#### Listed records ####
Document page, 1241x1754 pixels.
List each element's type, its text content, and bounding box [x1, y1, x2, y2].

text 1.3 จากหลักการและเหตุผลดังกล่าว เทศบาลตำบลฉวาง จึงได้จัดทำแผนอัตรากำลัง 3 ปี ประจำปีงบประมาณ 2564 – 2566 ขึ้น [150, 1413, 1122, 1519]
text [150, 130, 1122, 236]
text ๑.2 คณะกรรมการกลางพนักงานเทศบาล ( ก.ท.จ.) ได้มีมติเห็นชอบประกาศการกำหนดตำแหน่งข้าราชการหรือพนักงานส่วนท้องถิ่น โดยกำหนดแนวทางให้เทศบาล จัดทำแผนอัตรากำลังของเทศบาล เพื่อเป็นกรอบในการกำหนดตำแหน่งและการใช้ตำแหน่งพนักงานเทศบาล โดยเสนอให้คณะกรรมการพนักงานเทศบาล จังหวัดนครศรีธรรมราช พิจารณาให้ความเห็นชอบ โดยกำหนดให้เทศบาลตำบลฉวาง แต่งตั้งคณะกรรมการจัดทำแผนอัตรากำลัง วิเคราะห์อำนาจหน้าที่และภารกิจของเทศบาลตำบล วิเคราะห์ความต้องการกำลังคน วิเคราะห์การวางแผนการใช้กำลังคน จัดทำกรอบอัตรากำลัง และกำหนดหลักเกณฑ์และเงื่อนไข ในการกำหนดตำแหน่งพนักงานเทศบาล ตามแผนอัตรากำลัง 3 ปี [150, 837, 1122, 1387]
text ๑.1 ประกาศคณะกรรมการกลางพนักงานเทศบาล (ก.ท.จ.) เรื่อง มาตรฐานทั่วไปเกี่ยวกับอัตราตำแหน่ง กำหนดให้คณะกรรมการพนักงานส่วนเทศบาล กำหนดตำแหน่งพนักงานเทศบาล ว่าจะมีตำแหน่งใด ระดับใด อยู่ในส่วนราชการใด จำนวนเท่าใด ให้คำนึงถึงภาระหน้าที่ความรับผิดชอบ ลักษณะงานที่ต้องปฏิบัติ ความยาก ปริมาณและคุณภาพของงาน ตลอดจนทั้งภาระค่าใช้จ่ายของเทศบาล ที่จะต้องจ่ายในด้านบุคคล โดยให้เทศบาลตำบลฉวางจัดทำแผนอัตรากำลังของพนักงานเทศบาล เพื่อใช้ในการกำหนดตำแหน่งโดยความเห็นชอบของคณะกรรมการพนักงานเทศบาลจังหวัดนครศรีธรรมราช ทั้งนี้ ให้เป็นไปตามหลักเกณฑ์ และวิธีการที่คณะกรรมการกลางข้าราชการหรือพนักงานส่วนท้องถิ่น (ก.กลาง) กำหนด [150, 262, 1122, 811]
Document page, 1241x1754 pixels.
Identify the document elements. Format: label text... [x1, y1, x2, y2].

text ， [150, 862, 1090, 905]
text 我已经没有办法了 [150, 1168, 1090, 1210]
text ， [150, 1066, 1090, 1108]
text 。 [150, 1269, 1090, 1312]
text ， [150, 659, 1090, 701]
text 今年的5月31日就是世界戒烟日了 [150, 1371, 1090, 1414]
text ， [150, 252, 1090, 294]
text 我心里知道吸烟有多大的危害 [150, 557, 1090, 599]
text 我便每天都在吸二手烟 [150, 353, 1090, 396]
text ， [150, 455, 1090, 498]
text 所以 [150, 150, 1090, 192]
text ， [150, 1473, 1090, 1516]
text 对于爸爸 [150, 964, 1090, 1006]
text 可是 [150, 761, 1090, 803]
####
Exercise: Please write out the whole listing exactly as given.

Solution for this exercise:
Document page, 1241x1754 pixels.
List each element's type, its text content, and bounding box [x1, y1, x2, y2].

text 1.3 จากหลักการและเหตุผลดังกล่าว เทศบาลตำบลฉวาง จึงได้จัดทำแผนอัตรากำลัง 3 ปี ประจำปีงบประมาณ 2564 – 2566 ขึ้น [150, 1413, 1122, 1519]
text [150, 130, 1122, 236]
text ๑.2 คณะกรรมการกลางพนักงานเทศบาล ( ก.ท.จ.) ได้มีมติเห็นชอบประกาศการกำหนดตำแหน่งข้าราชการหรือพนักงานส่วนท้องถิ่น โดยกำหนดแนวทางให้เทศบาล จัดทำแผนอัตรากำลังของเทศบาล เพื่อเป็นกรอบในการกำหนดตำแหน่งและการใช้ตำแหน่งพนักงานเทศบาล โดยเสนอให้คณะกรรมการพนักงานเทศบาล จังหวัดนครศรีธรรมราช พิจารณาให้ความเห็นชอบ โดยกำหนดให้เทศบาลตำบลฉวาง แต่งตั้งคณะกรรมการจัดทำแผนอัตรากำลัง วิเคราะห์อำนาจหน้าที่และภารกิจของเทศบาลตำบล วิเคราะห์ความต้องการกำลังคน วิเคราะห์การวางแผนการใช้กำลังคน จัดทำกรอบอัตรากำลัง และกำหนดหลักเกณฑ์และเงื่อนไข ในการกำหนดตำแหน่งพนักงานเทศบาล ตามแผนอัตรากำลัง 3 ปี [150, 837, 1122, 1387]
text ๑.1 ประกาศคณะกรรมการกลางพนักงานเทศบาล (ก.ท.จ.) เรื่อง มาตรฐานทั่วไปเกี่ยวกับอัตราตำแหน่ง กำหนดให้คณะกรรมการพนักงานส่วนเทศบาล กำหนดตำแหน่งพนักงานเทศบาล ว่าจะมีตำแหน่งใด ระดับใด อยู่ในส่วนราชการใด จำนวนเท่าใด ให้คำนึงถึงภาระหน้าที่ความรับผิดชอบ ลักษณะงานที่ต้องปฏิบัติ ความยาก ปริมาณและคุณภาพของงาน ตลอดจนทั้งภาระค่าใช้จ่ายของเทศบาล ที่จะต้องจ่ายในด้านบุคคล โดยให้เทศบาลตำบลฉวางจัดทำแผนอัตรากำลังของพนักงานเทศบาล เพื่อใช้ในการกำหนดตำแหน่งโดยความเห็นชอบของคณะกรรมการพนักงานเทศบาลจังหวัดนครศรีธรรมราช ทั้งนี้ ให้เป็นไปตามหลักเกณฑ์ และวิธีการที่คณะกรรมการกลางข้าราชการหรือพนักงานส่วนท้องถิ่น (ก.กลาง) กำหนด [150, 262, 1122, 811]
Document page, 1241x1754 pixels.
Identify the document elements. Format: label text... [x1, y1, x2, y2].

text ， [150, 862, 1090, 905]
text 我已经没有办法了 [150, 1168, 1090, 1210]
text ， [150, 1066, 1090, 1108]
text 。 [150, 1269, 1090, 1312]
text ， [150, 659, 1090, 701]
text 今年的5月31日就是世界戒烟日了 [150, 1371, 1090, 1414]
text ， [150, 252, 1090, 294]
text 我心里知道吸烟有多大的危害 [150, 557, 1090, 599]
text 我便每天都在吸二手烟 [150, 353, 1090, 396]
text ， [150, 455, 1090, 498]
text 所以 [150, 150, 1090, 192]
text ， [150, 1473, 1090, 1516]
text 对于爸爸 [150, 964, 1090, 1006]
text 可是 [150, 761, 1090, 803]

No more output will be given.